**Instruction A:**
Render the entries as a numbered list with blank lines omitted, starting at the first line of the entries and ending at the line that contains "FRANKFURT (dpa).".

**Document excerpt:**
________________________

# First Handling Class



## Rockporters (Jan 14, 2010)

Jasper and I took our first handling class yesterday. We were having a lot of fun until Jas got sidetracked by a tooth fiasco. Poor baby! We're not sure what happened exactly but suspect that a piece of treat got stuck under a loose tooth. We tried and tried to find the source of discomfort to no avail. It took a while but eventually the problem resolved itself and we were back in business.

The handling instructor was a wonderful teacher. She's very experienced in the show ring and is an AKC match judge. Jasper looked great and was a natural with gait, baiting, stacking. I, on the other hand, looked like... a goober :withstupid:. Now I remember why I used to forge notes to get out of gym class LOL. We have lots to practice before the next class.

Thanks to all who encouraged us to give this a try!

I'm going to start a separate post asking about show leads and other supplies.


----------



## thestars (May 2, 2009)

Good Luck and keep up the good work. Be very careful when training while teething. It could ruin the dog. George recommended against training during teething.

________________________

**Material for this task:**
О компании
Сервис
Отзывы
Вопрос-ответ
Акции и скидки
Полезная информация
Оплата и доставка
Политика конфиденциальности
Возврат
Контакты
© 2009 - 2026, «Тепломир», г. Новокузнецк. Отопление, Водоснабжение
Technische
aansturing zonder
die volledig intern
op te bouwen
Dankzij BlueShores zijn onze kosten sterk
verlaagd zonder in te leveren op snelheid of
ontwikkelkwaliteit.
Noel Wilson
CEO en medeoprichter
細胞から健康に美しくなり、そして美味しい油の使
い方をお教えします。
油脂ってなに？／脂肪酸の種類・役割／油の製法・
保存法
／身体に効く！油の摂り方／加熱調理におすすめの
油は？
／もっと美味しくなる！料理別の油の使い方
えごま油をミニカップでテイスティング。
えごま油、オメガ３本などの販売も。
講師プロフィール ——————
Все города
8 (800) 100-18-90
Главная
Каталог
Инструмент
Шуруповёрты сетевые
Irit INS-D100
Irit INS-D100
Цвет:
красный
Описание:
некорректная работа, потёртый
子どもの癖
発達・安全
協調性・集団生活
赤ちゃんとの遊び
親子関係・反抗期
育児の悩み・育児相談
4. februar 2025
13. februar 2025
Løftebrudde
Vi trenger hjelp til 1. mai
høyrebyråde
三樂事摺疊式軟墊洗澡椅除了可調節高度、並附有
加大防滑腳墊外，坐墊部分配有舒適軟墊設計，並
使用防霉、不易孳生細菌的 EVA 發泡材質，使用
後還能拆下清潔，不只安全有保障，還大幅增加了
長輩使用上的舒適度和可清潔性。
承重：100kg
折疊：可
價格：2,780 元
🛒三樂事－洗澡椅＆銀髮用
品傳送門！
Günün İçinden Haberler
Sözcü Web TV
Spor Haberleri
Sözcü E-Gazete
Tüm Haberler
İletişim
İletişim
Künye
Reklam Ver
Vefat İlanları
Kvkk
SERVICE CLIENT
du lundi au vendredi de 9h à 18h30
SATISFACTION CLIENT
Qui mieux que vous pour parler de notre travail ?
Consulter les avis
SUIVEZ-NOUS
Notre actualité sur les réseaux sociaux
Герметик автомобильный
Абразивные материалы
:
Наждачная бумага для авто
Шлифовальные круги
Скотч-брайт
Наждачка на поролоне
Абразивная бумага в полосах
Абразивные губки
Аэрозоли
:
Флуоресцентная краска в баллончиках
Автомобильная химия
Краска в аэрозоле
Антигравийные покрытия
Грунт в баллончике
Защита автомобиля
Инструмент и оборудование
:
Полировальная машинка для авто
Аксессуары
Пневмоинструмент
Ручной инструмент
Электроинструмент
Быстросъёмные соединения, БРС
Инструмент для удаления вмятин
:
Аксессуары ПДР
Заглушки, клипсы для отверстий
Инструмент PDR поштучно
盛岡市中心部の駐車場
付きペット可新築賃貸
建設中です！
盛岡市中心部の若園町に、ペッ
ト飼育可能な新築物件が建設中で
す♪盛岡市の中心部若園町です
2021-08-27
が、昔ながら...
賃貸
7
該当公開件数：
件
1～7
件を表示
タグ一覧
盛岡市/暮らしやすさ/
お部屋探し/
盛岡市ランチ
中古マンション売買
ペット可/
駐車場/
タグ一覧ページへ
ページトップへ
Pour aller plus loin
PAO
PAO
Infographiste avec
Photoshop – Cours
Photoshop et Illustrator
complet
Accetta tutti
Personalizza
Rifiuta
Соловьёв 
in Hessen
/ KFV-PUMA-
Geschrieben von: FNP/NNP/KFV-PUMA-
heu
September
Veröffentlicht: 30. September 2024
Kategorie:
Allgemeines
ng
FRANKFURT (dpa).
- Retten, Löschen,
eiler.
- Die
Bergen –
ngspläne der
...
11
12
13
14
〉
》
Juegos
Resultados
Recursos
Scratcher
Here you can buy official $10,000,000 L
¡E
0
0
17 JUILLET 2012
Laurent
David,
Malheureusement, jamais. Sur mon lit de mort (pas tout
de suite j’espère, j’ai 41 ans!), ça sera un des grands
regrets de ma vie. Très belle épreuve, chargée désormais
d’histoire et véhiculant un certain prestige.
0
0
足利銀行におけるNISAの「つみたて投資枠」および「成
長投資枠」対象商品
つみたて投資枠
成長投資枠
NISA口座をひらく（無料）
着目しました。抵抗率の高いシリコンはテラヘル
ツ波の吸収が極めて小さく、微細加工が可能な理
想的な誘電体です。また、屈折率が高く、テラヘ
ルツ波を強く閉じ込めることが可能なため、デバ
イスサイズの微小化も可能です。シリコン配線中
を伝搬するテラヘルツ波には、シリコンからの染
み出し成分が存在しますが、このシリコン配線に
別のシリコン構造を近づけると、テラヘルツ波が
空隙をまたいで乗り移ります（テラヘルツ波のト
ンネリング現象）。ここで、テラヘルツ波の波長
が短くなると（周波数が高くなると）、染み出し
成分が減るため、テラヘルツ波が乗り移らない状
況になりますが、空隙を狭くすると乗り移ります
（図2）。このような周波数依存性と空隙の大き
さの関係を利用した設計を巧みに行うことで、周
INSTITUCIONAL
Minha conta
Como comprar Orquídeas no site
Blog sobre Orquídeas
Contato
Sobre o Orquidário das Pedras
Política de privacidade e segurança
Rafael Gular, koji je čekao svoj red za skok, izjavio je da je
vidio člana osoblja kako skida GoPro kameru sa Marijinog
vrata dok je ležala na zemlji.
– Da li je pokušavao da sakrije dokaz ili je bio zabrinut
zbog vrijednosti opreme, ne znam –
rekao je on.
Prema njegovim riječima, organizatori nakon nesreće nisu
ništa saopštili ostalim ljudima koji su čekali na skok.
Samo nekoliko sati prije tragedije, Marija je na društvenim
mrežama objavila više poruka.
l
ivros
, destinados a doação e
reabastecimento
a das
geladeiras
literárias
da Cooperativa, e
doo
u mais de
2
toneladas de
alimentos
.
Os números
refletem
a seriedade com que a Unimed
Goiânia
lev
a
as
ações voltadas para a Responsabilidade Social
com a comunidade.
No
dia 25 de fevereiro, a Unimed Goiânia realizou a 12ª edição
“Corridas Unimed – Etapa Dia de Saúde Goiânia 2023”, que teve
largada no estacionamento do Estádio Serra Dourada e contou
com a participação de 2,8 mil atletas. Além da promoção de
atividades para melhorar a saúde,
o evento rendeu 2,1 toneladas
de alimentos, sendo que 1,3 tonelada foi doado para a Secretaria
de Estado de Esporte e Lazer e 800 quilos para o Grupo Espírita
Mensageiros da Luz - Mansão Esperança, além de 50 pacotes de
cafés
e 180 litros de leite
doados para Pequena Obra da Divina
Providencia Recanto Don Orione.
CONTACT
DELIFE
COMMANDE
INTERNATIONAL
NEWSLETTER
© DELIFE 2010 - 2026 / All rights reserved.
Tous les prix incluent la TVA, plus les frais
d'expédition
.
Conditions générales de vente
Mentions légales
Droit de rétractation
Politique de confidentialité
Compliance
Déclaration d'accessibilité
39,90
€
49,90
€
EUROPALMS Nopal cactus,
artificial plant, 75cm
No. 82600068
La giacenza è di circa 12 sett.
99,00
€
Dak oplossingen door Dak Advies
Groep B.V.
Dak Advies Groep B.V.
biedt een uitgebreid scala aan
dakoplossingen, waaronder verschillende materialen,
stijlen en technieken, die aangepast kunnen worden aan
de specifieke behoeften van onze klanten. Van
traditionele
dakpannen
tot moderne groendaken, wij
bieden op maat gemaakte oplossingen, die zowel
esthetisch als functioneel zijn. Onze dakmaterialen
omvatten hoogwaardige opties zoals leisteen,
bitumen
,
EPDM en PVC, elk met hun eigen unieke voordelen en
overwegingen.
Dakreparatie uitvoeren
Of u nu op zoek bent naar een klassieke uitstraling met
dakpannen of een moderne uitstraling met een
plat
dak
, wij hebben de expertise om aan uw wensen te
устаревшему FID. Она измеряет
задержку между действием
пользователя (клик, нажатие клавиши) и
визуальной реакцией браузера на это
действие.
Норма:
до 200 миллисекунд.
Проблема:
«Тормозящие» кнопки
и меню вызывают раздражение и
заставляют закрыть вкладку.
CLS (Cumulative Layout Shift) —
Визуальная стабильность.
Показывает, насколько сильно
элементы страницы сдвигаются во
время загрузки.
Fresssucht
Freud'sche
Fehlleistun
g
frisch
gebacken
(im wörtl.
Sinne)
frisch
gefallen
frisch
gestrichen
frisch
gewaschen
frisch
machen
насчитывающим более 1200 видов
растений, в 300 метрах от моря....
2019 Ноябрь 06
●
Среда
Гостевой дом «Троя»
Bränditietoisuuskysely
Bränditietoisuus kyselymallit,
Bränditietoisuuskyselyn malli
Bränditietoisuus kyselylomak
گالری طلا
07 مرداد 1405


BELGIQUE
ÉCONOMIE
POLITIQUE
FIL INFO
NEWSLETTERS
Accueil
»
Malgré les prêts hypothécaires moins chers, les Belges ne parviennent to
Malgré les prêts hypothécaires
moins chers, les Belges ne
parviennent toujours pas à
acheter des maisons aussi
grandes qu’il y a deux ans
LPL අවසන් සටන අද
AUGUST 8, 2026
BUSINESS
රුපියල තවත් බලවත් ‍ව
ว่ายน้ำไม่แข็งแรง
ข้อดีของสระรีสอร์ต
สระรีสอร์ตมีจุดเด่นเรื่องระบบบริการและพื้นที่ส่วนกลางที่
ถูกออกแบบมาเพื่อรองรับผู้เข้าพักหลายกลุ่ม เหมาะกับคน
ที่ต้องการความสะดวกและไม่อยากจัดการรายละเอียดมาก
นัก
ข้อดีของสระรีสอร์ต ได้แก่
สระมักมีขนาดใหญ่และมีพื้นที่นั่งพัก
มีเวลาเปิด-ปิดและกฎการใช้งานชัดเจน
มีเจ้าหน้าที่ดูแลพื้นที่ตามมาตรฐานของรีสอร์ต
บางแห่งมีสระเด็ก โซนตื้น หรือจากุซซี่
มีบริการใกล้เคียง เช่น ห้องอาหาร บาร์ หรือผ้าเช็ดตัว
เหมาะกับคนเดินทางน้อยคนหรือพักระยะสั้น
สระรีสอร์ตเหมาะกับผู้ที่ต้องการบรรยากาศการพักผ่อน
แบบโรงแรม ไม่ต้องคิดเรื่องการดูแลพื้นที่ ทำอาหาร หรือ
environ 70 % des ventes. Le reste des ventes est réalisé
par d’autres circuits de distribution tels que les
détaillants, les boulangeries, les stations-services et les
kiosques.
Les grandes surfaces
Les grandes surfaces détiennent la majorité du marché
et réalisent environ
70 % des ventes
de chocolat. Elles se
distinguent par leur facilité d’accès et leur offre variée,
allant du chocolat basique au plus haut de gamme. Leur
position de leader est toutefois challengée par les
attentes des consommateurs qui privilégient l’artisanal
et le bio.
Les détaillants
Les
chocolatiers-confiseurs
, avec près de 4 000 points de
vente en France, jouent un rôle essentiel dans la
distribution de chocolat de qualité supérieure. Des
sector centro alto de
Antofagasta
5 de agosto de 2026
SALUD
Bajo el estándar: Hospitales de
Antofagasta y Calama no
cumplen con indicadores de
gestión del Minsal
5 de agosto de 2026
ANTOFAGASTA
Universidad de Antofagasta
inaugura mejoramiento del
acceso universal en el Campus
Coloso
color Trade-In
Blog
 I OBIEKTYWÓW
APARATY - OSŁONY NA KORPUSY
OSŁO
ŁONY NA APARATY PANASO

________________________

**Instruction B:**
In the forum thread about the first handling class, what did George recommend against?

**Written response A:**
1. О компании
2. Сервис
3. Отзывы
4. Вопрос-ответ
5. Акции и скидки
6. Полезная информация
7. Оплата и доставка
8. Политика конфиденциальности
9. Возврат
10. Контакты
11. © 2009 - 2026, «Тепломир», г. Новокузнецк. Отопление, Водоснабжение
12. Technische
13. aansturing zonder
14. die volledig intern
15. op te bouwen
16. Dankzij BlueShores zijn onze kosten sterk
17. verlaagd zonder in te leveren op snelheid of
18. ontwikkelkwaliteit.
19. Noel Wilson
20. CEO en medeoprichter
21. 細胞から健康に美しくなり、そして美味しい油の使
22. い方をお教えします。
23. 油脂ってなに？／脂肪酸の種類・役割／油の製法・
24. 保存法
25. ／身体に効く！油の摂り方／加熱調理におすすめの
26. 油は？
27. ／もっと美味しくなる！料理別の油の使い方
28. えごま油をミニカップでテイスティング。
29. えごま油、オメガ３本などの販売も。
30. 講師プロフィール ——————
31. Все города
32. 8 (800) 100-18-90
33. Главная
34. Каталог
35. Инструмент
36. Шуруповёрты сетевые
37. Irit INS-D100
38. Irit INS-D100
39. Цвет:
40. красный
41. Описание:
42. некорректная работа, потёртый
43. 子どもの癖
44. 発達・安全
45. 協調性・集団生活
46. 赤ちゃんとの遊び
47. 親子関係・反抗期
48. 育児の悩み・育児相談
49. 4. februar 2025
50. 13. februar 2025
51. Løftebrudde
52. Vi trenger hjelp til 1. mai
53. høyrebyråde
54. 三樂事摺疊式軟墊洗澡椅除了可調節高度、並附有
55. 加大防滑腳墊外，坐墊部分配有舒適軟墊設計，並
56. 使用防霉、不易孳生細菌的 EVA 發泡材質，使用
57. 後還能拆下清潔，不只安全有保障，還大幅增加了
58. 長輩使用上的舒適度和可清潔性。
59. 承重：100kg
60. 折疊：可
61. 價格：2,780 元
62. 🛒三樂事－洗澡椅＆銀髮用
63. 品傳送門！
64. Günün İçinden Haberler
65. Sözcü Web TV
66. Spor Haberleri
67. Sözcü E-Gazete
68. Tüm Haberler
69. İletişim
70. İletişim
71. Künye
72. Reklam Ver
73. Vefat İlanları
74. Kvkk
75. SERVICE CLIENT
76. du lundi au vendredi de 9h à 18h30
77. SATISFACTION CLIENT
78. Qui mieux que vous pour parler de notre travail ?
79. Consulter les avis
80. SUIVEZ-NOUS
81. Notre actualité sur les réseaux sociaux
82. Герметик автомобильный
83. Абразивные материалы
84. :
85. Наждачная бумага для авто
86. Шлифовальные круги
87. Скотч-брайт
88. Наждачка на поролоне
89. Абразивная бумага в полосах
90. Абразивные губки
91. Аэрозоли
92. :
93. Флуоресцентная краска в баллончиках
94. Автомобильная химия
95. Краска в аэрозоле
96. Антигравийные покрытия
97. Грунт в баллончике
98. Защита автомобиля
99. Инструмент и оборудование
100. :
101. Полировальная машинка для авто
102. Аксессуары
103. Пневмоинструмент
104. Ручной инструмент
105. Электроинструмент
106. Быстросъёмные соединения, БРС
107. Инструмент для удаления вмятин
108. :
109. Аксессуары ПДР
110. Заглушки, клипсы для отверстий
111. Инструмент PDR поштучно
112. 盛岡市中心部の駐車場
113. 付きペット可新築賃貸
114. 建設中です！
115. 盛岡市中心部の若園町に、ペッ
116. ト飼育可能な新築物件が建設中で
117. す♪盛岡市の中心部若園町です
118. 2021-08-27
119. が、昔ながら...
120. 賃貸
121. 7
122. 該当公開件数：
123. 件
124. 1～7
125. 件を表示
126. タグ一覧
127. 盛岡市/暮らしやすさ/
128. お部屋探し/
129. 盛岡市ランチ
130. 中古マンション売買
131. ペット可/
132. 駐車場/
133. タグ一覧ページへ
134. ページトップへ
135. Pour aller plus loin
136. PAO
137. PAO
138. Infographiste avec
139. Photoshop – Cours
140. Photoshop et Illustrator
141. complet
142. Accetta tutti
143. Personalizza
144. Rifiuta
145. Соловьёв 
146. in Hessen
147. / KFV-PUMA-
148. Geschrieben von: FNP/NNP/KFV-PUMA-
149. heu
150. September
151. Veröffentlicht: 30. September 2024
152. Kategorie:
153. Allgemeines
154. ng
155. FRANKFURT (dpa).

**Written response B:**
Training during teething.